Can you quote the passage on EPA's CAFO compliance deadlines word for word between "EPA reasoned in" and "68 FR 7204.", inclusive?

━━━━━ Selected excerpt

EPA reasoned in the 2003 CAFO rule, and reiterated in the February 2006 date change rule, that allowing newly regulated entities three years to come into compliance was consistent with Congressional intent, as expressed in the Clean Water Act with respect to newly established point sources. Moreover, the Agency stated that the three-year timeframe was necessary for States authorized to administer the NPDES permit program to provide permit coverage for CAFOs that were not previously required to be permitted and to revise State regulatory programs. 68 FR 7204.

In addition to the requirements to seek permit coverage, the 2003 CAFO rule also required all permitted CAFOs to develop and implement NMPs by December 31, 2006. EPA believed that this date was reasonable given that CAFOs would have had a little over three and a half years from the issuance of the 2003 rule to develop and implement an NMP. This time frame allowed States to update their NPDES programs and issue permits to reflect the NMP requirements of the 2003 CAFO rule. It also provided flexibility for permitting authorities to establish permit schedules based on specific circumstances, such as prioritization of nutrient management plan development and implementation based on site-specific water quality risks and the available infrastructure for development of NMPs.

━━━━━━━━━━
━━━━━ Data listing

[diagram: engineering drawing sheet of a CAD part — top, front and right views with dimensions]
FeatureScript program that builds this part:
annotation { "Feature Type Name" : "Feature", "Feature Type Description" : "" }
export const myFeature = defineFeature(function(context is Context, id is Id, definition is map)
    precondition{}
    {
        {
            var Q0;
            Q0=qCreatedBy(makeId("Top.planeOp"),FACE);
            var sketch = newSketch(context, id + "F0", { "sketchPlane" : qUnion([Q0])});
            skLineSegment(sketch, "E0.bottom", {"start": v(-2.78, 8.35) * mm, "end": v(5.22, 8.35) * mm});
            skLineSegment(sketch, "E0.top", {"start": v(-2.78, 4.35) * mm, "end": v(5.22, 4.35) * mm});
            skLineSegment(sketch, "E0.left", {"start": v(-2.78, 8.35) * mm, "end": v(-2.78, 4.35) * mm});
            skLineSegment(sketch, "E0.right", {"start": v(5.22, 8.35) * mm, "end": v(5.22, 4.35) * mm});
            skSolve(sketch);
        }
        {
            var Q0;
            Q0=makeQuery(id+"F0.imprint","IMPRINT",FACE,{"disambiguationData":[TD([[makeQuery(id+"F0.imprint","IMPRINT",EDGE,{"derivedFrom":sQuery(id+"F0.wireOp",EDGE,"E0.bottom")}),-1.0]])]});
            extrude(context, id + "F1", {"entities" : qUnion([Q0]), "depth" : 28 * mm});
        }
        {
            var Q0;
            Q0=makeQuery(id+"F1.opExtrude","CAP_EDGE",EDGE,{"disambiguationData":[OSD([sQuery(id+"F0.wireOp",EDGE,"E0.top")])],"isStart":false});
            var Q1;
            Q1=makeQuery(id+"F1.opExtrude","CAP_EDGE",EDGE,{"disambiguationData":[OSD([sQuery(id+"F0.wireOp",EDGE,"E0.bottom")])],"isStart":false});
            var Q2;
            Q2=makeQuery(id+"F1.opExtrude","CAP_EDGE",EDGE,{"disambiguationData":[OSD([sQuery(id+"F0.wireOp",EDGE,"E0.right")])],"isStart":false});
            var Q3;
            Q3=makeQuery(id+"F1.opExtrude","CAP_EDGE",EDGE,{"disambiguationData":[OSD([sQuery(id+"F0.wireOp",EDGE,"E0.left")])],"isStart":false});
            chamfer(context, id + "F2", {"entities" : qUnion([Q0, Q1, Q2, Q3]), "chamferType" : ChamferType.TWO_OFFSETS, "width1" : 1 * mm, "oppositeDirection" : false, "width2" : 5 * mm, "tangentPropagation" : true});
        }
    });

━━━━━━━━━━

**Solution for this exercise:**
EPA reasoned in the 2003 CAFO rule, and reiterated in the February 2006 date change rule, that allowing newly regulated entities three years to come into compliance was consistent with Congressional intent, as expressed in the Clean Water Act with respect to newly established point sources. Moreover, the Agency stated that the three-year timeframe was necessary for States authorized to administer the NPDES permit program to provide permit coverage for CAFOs that were not previously required to be permitted and to revise State regulatory programs. 68 FR 7204.